When does play start?
Play is scheduled to begin at 1.05pm BST over the first two days, with the foursomes matches going off at 16-minute intervals at 1.21pm, 1.37pm and 1.53pm.
The afternoon fourball matches are scheduled to begin at 6.10pm on Friday and Saturday, with the other three fixtures due to start at 6.26pm, 6.42pm and 6.58pm and play expected to be finished around 12.30am.
The Sunday singles matches start at the later time of 5.05pm BST, with games going off in 11-minute intervals and the final match due to begin at 7.05pm. Play should be complete by around 11pm, with the closing ceremony taking place shortly afterwards.
How can I watch on Sky Sports?
Round-the-clock coverage throughout tournament week will be available live on Sky Sports' dedicated Ryder Cup channel, with live shows every day from Wisconsin from Monday, September 20 through to the final day on September 26.
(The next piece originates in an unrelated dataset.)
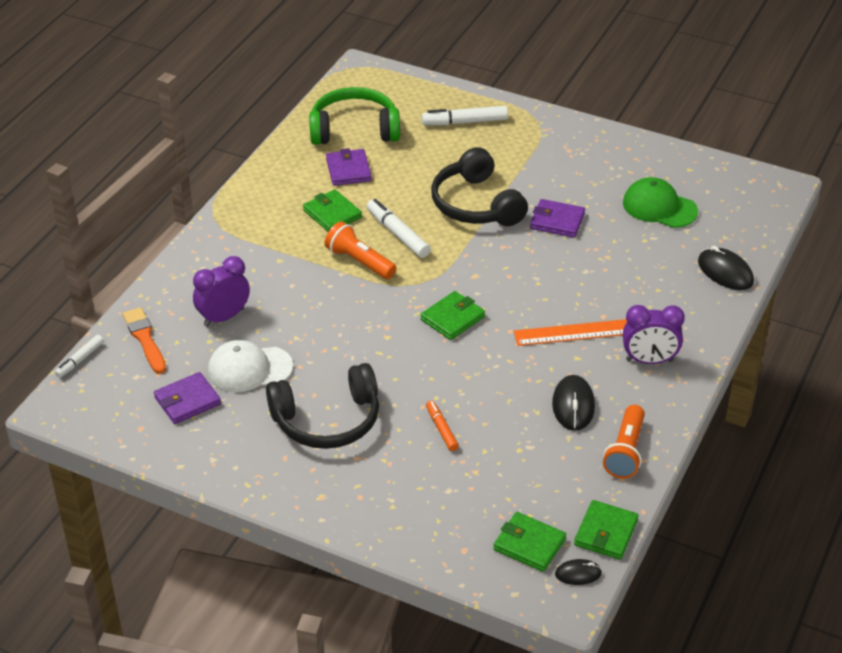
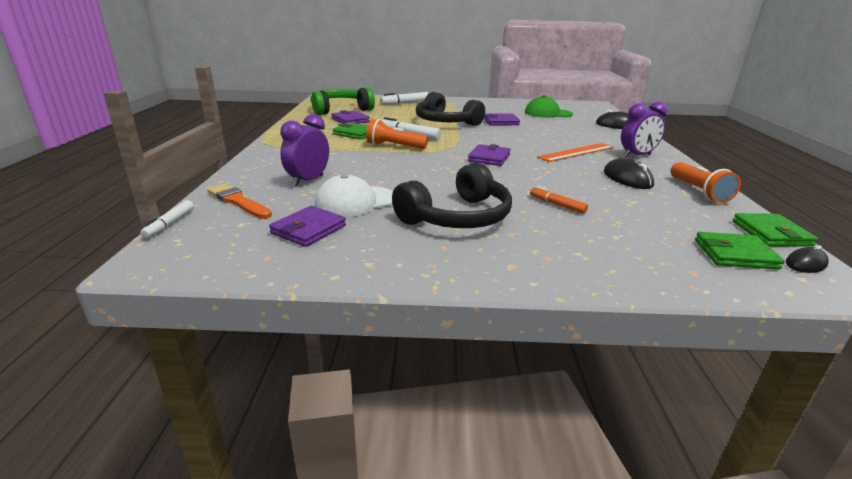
camera: 25 degrees left, 15 degrees down
(452, 318) = (489, 158): green wallet -> purple wallet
All three tournament days will be live on Sky Sports Ryder Cup, as part of nearly 70 hours of live coverage during tournament week, with 'Ryder Cup Brunch' also being shown on both Saturday and Sunday.
Extended highlights from each day's play will be available to enjoy the following morning, for those unable to stay up into the early hours to watch the Ryder Cup action, while the final day's play will be repeated in full on Monday, September 27.